How Do Recent Legal Developments Impact ILITs?

The Estate of Becker case (2024) upheld ILIT validity against IRS “step transaction” challenges. Critical factors included:

  • No retained ownership/control by the grantor
  • Independent trustees
  • No premium payment borrowing

The three-year rule remains in effect: policies transferred within 3 years of death remain in the taxable estate.

How Do ILITs Interact with Other Financial Planning Tools?

ILITs can complement other planning strategies:

Partner Trust/StrategyILIT Integration Benefit
SLAT (Spousal Lifetime Access Trust)Preserves spousal access to cash value
GRAT (Grantor Retained Annuity Trust)Funds premium payments via annuity
Dynasty TrustMulti-generational GST protection
Charitable TrustCan replace assets given to charity
 

6. Practical Implementation Guidance

Choosing a Life Insurance Company

When selecting a life insurance policy for an ILIT, consider the type of insurance company:

Stock Insurance Companies:

  • Owned by shareholders
  • Goal of making profit for investors
  • Policyholders have little say in how the business is run
  • Policyholders don’t receive a share of company profits

Mutual Insurance Companies:

  • Owned by policyholders
  • Managed for the benefit of policyholders
  • Policyholders have voting rights for board of directors
  • May pay dividends to policyholders (though not guaranteed)
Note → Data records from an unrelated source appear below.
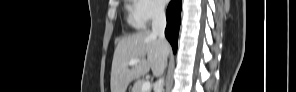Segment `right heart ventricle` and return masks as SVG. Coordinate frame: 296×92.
Listing matches in <instances>:
<instances>
[{
    "label": "right heart ventricle",
    "mask_w": 296,
    "mask_h": 92,
    "mask_svg": "<svg viewBox=\"0 0 296 92\" xmlns=\"http://www.w3.org/2000/svg\"><path fill=\"white\" fill-rule=\"evenodd\" d=\"M131 12H132V10H131ZM129 23H130L131 25H133L134 27H139V26H140V25L134 20L133 17H130V18H129Z\"/></svg>",
    "instance_id": "obj_1"
}]
</instances>
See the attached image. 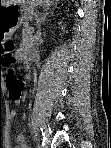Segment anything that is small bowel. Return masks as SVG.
<instances>
[{
	"instance_id": "obj_1",
	"label": "small bowel",
	"mask_w": 111,
	"mask_h": 148,
	"mask_svg": "<svg viewBox=\"0 0 111 148\" xmlns=\"http://www.w3.org/2000/svg\"><path fill=\"white\" fill-rule=\"evenodd\" d=\"M15 116V112L12 111L11 112V117L13 118ZM17 142H18V146L19 148H28L29 146L27 145V143L25 142V138L22 135H19L17 137ZM8 147V146H6Z\"/></svg>"
}]
</instances>
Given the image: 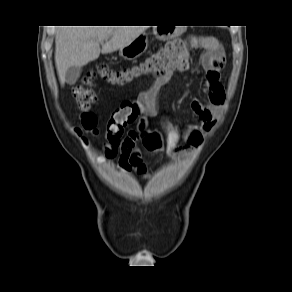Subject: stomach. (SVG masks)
I'll return each instance as SVG.
<instances>
[{
  "label": "stomach",
  "mask_w": 292,
  "mask_h": 292,
  "mask_svg": "<svg viewBox=\"0 0 292 292\" xmlns=\"http://www.w3.org/2000/svg\"><path fill=\"white\" fill-rule=\"evenodd\" d=\"M154 35L160 40H167L175 37L177 32L173 28L166 26H155L153 29ZM148 47V40L145 34H140L129 45L120 49V56L127 60H133L142 55Z\"/></svg>",
  "instance_id": "0dacf381"
}]
</instances>
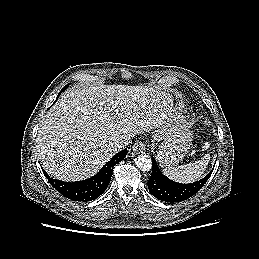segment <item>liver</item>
I'll return each mask as SVG.
<instances>
[{
  "label": "liver",
  "mask_w": 259,
  "mask_h": 259,
  "mask_svg": "<svg viewBox=\"0 0 259 259\" xmlns=\"http://www.w3.org/2000/svg\"><path fill=\"white\" fill-rule=\"evenodd\" d=\"M172 100L147 86L90 85L72 88L45 114L37 152L56 179L79 181L96 174L117 150L115 143L151 131L164 137Z\"/></svg>",
  "instance_id": "6515ba94"
}]
</instances>
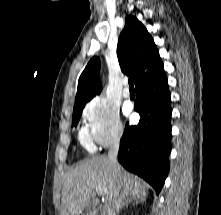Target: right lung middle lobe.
I'll list each match as a JSON object with an SVG mask.
<instances>
[{
  "label": "right lung middle lobe",
  "instance_id": "dd1d6c3e",
  "mask_svg": "<svg viewBox=\"0 0 221 215\" xmlns=\"http://www.w3.org/2000/svg\"><path fill=\"white\" fill-rule=\"evenodd\" d=\"M85 106V104H79V105H74V111H73V116H72V123L74 126L77 125L81 114H82V109Z\"/></svg>",
  "mask_w": 221,
  "mask_h": 215
}]
</instances>
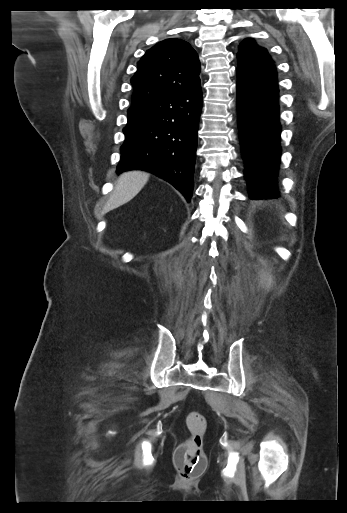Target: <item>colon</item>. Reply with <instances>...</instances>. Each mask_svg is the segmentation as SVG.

Some mutual insurance companies have paid dividends consistently for more than a century, which can be taken as cash, added to policy cash value, or used to purchase additional coverage.

ILIT Administration Best Practices

  1. Crummey Notices: Provide 30-45 day withdrawal windows annually
  2. Accounting: Maintain separate ledgers for premium payments/gifts
  3. Policy Review: Conduct annual illustration updates for permanent policies
  4. Trust Synergies: Consider how the ILIT interacts with other estate planning vehicles

Business Succession Planning with ILITs

If you own a business, an ILIT can provide means to transfer it to loved ones while protecting it from large tax liabilities. The ILIT is particularly beneficial if the company’s value has grown since you implemented your initial business succession plan.

The “gap” between what the company was worth when you planned your estate and its value at your passing can be managed, along with various liquidity issues, through an ILIT.

If properly structured, life insurance benefits will not pass through probate, making funds immediately accessible to beneficiaries for estate taxes and other needs. This is crucial because estate taxes are due within 9 months of the owner’s death.

Similarly, assets used to fund the trust can bypass probate, and the trust can avoid taxes and creditor claims.

7. Conclusion

Irrevocable Life Insurance Trusts remain powerful estate planning tools in 2025, especially with the looming reduction in estate tax exemptions in 2026. While not appropriate for everyone, ILITs offer significant benefits for those with potential estate tax exposure, special needs dependents, succession planning needs, or those seeking to create a lasting legacy.

The flexibility and protection offered by ILITs extend beyond tax considerations, making them valuable components of comprehensive estate plans regardless of potential tax law changes. By working with experienced estate planning professionals, you can determine if an ILIT aligns with your goals and implement one effectively to protect your legacy and loved ones.

Remember, all situations are different. Consult with an estate planning attorney to determine if an ILIT is right for your specific circumstances.